Ein sauberes Klo sollte zur menschenwürdigen Grundausstattung gehören - auch in Schulen. Die Realität ist aber eine andere. Ein Wettbewerb will jetzt Ideen für bessere hygienische Bedingungen sammeln. Dabei wäre die Lösung ganz einfach.

Von Gerhard Matzig

Das stille Örtchen heißt auch deshalb so, weil man sich eigentlich nicht lautstark damit beschäftigen will. Länger als hygienisch erforderlich verweilt man dort auch nicht unbedingt. Obwohl es Menschen geben soll, die hier, rein privat, umfangreiche Bibliotheken unterbringen. Aber das ist nicht die Regel - jedenfalls nicht im öffentlich zugänglichen Raum, wo sich auch das fünf Millionen Euro teure Gold-Klo befand, das der italienische Künstler Maurizio Cattelan vor einigen Jahren schuf. Für den britischen Blenheim-Palast in der Nähe von Oxford. Die Besucher warteten in Schlangen davor.

Das Gold-Klo wurde leider geklaut. Der Künstler, der das nicht bei megabad.com erhältliche Klosett zuvor für das Guggenheim Museum in New York entworfen hatte, meinte: "Ich glaube, dass die Menschen eine Bedeutung in diesem Werk sehen werden." So geschah es auch, wobei diese Menschen wohl Diebe waren. Oder vielleicht aus Berlin.

Unser deutsches Klo (das französische "Toilette" ist ein bisschen gepudert, so als Wort) bezieht sich auf das englische "water closet" und drückt aus, dass das WC architektonisch kein großes Geschäft, sondern eine kleine Bauaufgabe darstellt. Laut "Bauentwurfslehre" bestehen Sanitärräume aus Wasserleitungen beziehungsweise Abwasserrohren, aus Spülklosetts, Urinalen, Rinnen, Handwaschbecken, Abfalleimer - und aus einem Spiegel, der im Idealfall noch ganz ist.

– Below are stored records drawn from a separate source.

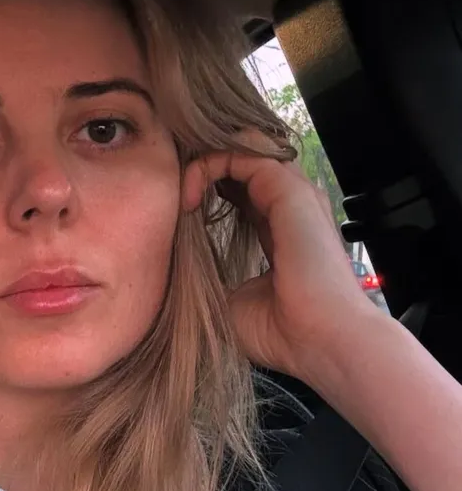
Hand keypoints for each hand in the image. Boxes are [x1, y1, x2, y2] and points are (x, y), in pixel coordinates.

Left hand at [181, 130, 379, 382]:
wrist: (320, 341)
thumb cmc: (280, 332)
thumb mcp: (227, 299)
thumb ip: (206, 274)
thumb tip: (173, 265)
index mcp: (277, 229)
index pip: (238, 188)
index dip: (202, 185)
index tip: (174, 211)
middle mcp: (288, 206)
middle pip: (241, 162)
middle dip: (200, 166)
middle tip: (170, 192)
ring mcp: (292, 195)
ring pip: (243, 148)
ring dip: (203, 160)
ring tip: (179, 192)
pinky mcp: (290, 190)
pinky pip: (246, 151)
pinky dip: (209, 164)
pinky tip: (188, 195)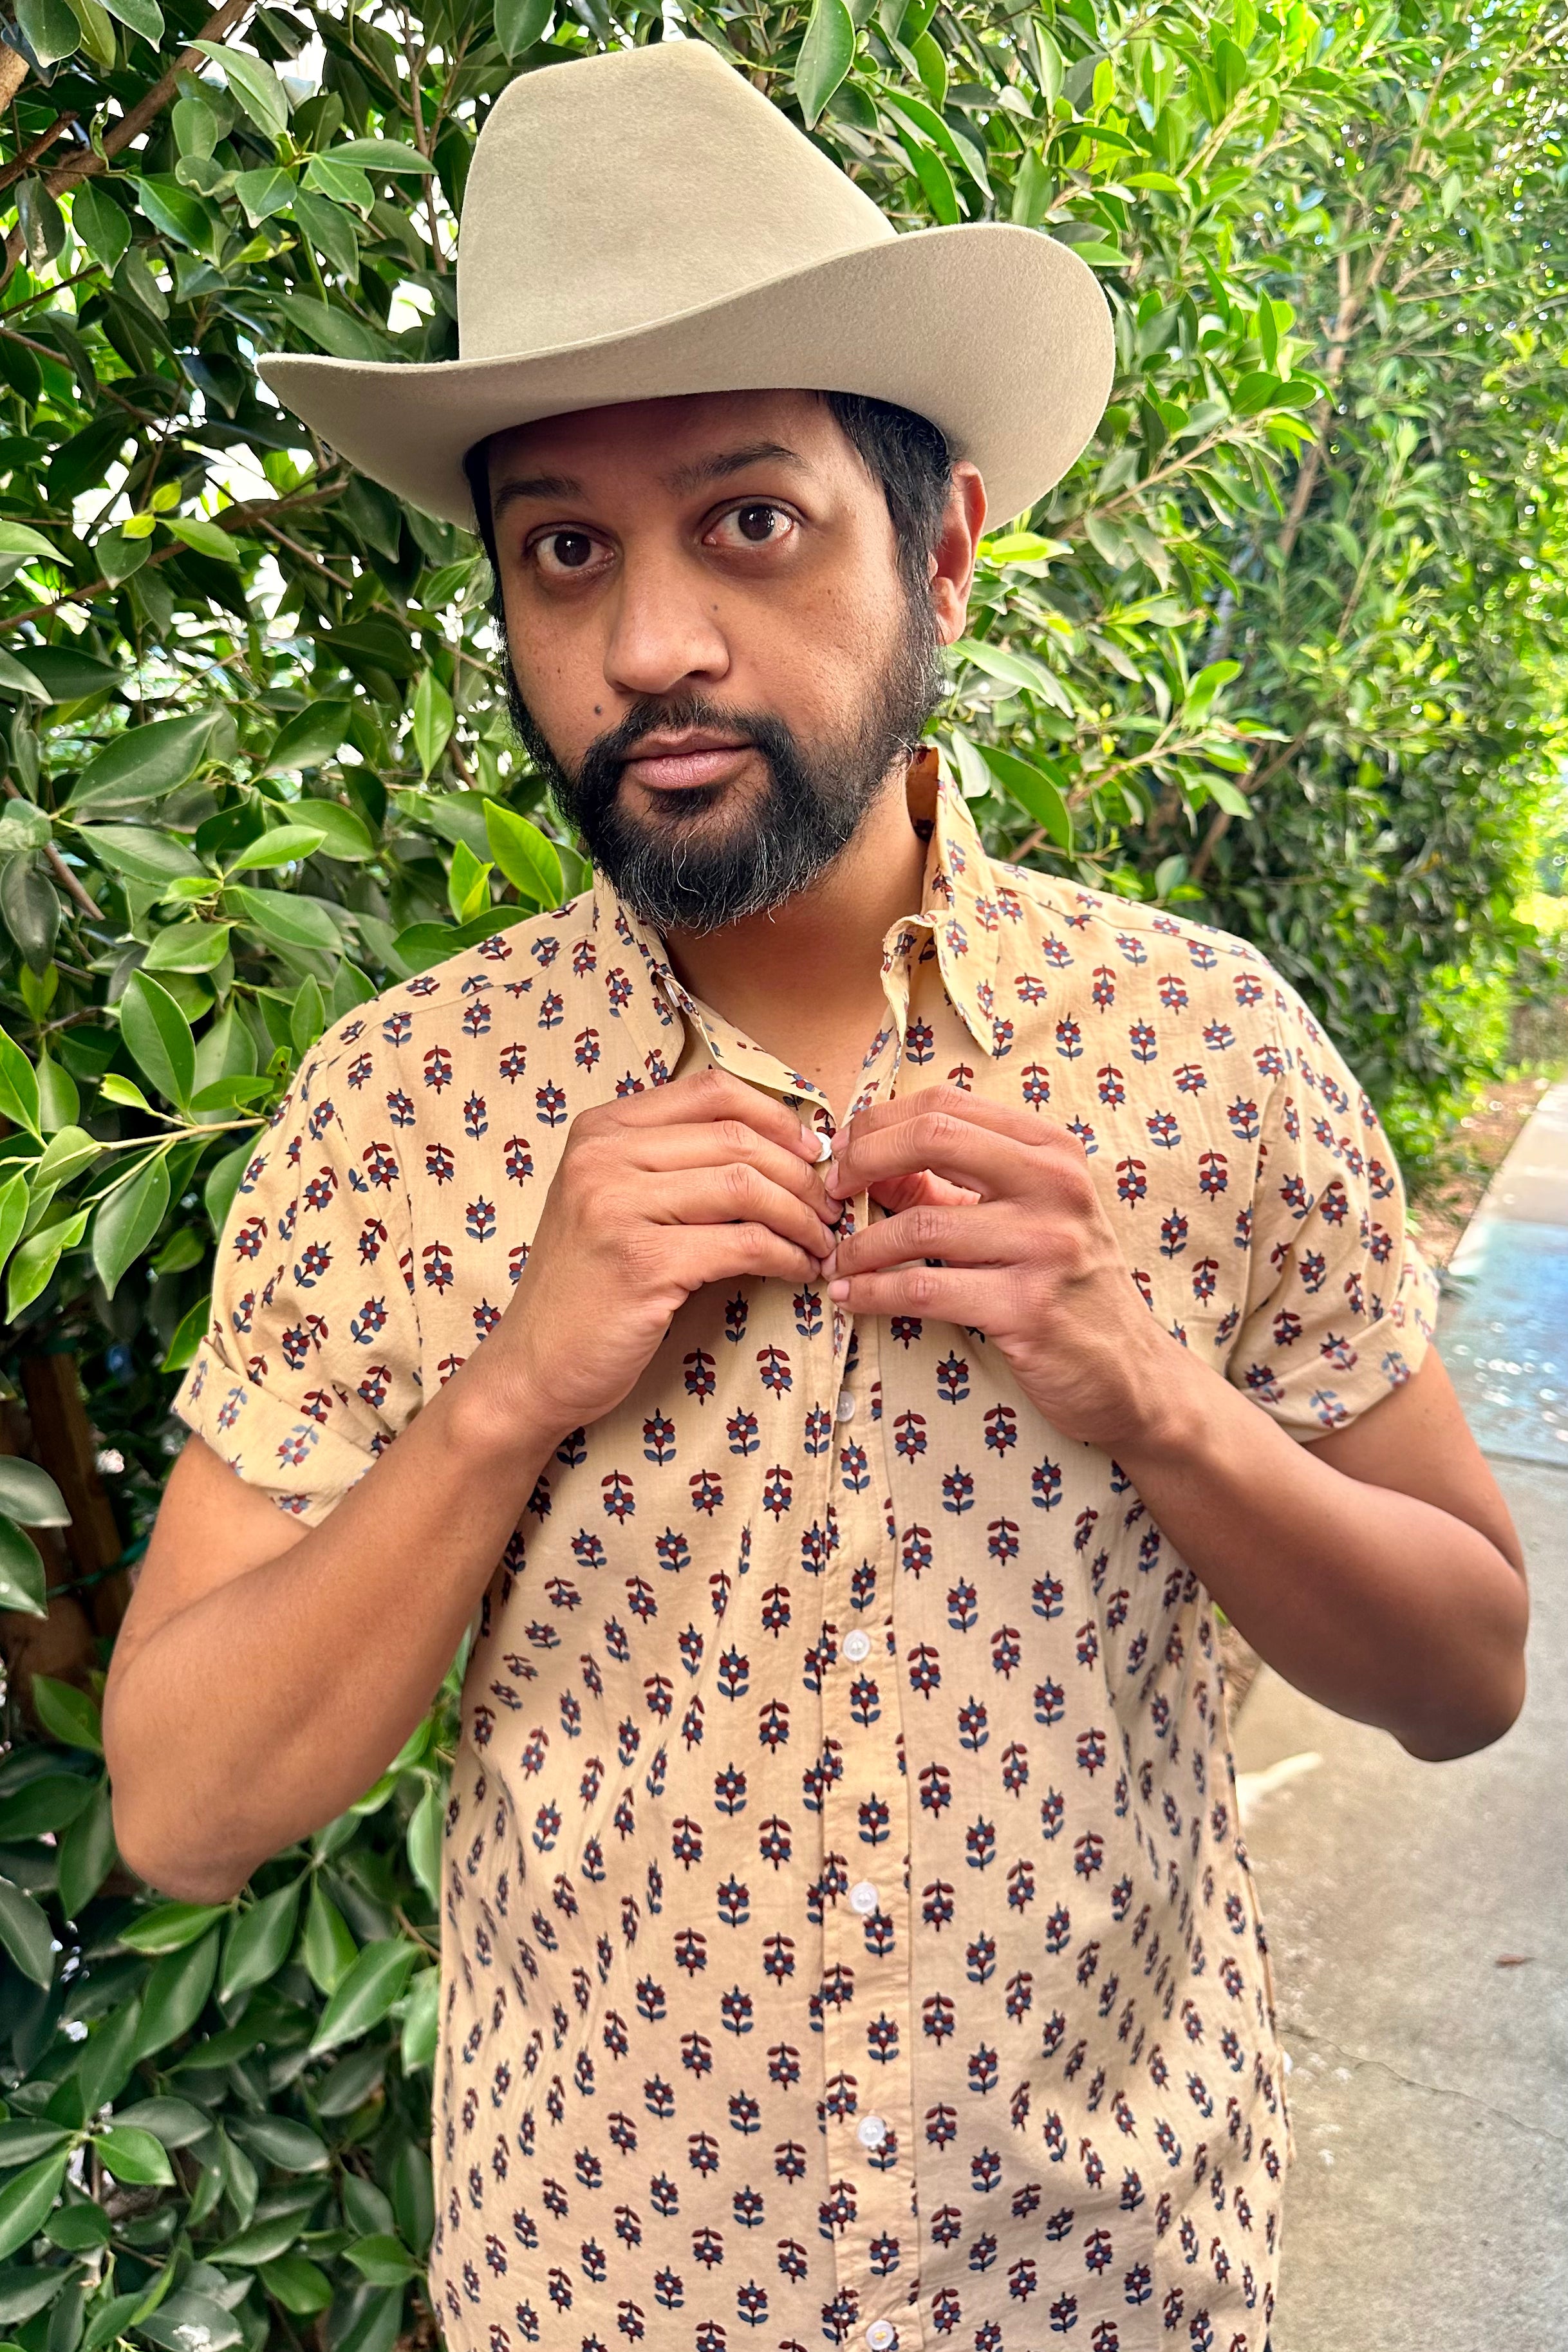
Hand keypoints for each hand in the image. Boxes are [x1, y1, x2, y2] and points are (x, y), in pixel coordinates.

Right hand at [486, 1065, 836, 1443]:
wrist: (533, 1364)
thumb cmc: (590, 1285)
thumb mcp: (618, 1201)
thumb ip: (676, 1164)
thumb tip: (786, 1147)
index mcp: (601, 1128)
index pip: (712, 1090)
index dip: (778, 1117)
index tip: (814, 1154)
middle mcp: (602, 1156)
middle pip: (737, 1138)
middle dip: (802, 1175)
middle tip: (831, 1208)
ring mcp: (616, 1207)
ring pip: (746, 1187)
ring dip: (801, 1216)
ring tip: (822, 1242)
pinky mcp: (642, 1263)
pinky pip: (744, 1243)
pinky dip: (786, 1255)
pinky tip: (798, 1270)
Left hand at [822, 1087, 1184, 1453]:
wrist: (1130, 1372)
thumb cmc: (1066, 1284)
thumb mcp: (1024, 1215)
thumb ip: (951, 1183)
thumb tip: (864, 1162)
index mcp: (1052, 1151)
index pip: (947, 1106)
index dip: (880, 1121)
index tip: (843, 1150)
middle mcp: (1056, 1186)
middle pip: (932, 1138)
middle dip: (862, 1161)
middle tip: (830, 1194)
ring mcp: (1045, 1246)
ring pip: (919, 1224)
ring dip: (858, 1244)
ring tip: (834, 1260)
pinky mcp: (1026, 1309)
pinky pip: (923, 1289)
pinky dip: (871, 1291)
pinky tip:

Das Nähere regelt, wir sind ja in Deutschland, die eine oder andere Norm nach Maßgabe der ArbStättV. Das ist die Verordnung über Arbeitsstätten, die auch für Schulen gilt - weil das Lehren und Lernen durchaus etwas mit Arbeit zu tun haben kann und insofern volkswirtschaftlich relevant erscheint. Denkt man. Ein sauberes Klo sollte daher zur Grundausstattung der Menschenwürde gehören. Jedenfalls in jenen Zivilisationen, zu denen sich Deutschland mal gezählt hat.

Weniger essen, um nicht aufs Klo zu müssen

Dass das nicht mehr so ist, macht der ansonsten zu lobende Wettbewerb "Toiletten machen Schule" deutlich, der seit Mittwoch läuft. Zu gewinnen sind Preise im Wert von mehr als 50 000 Euro. Auslober des Wettbewerbs ist die German Toilet Organization. Bei der GTO, ansässig in Berlin, heißt es: "Jede Schule sollte über saubere, sichere, hygienische Toiletten verfügen." Genau. Aber warum soll man dann "Ideen entwickeln und Konzepte umsetzen", um die Schultoilette "nachhaltig zu verbessern"?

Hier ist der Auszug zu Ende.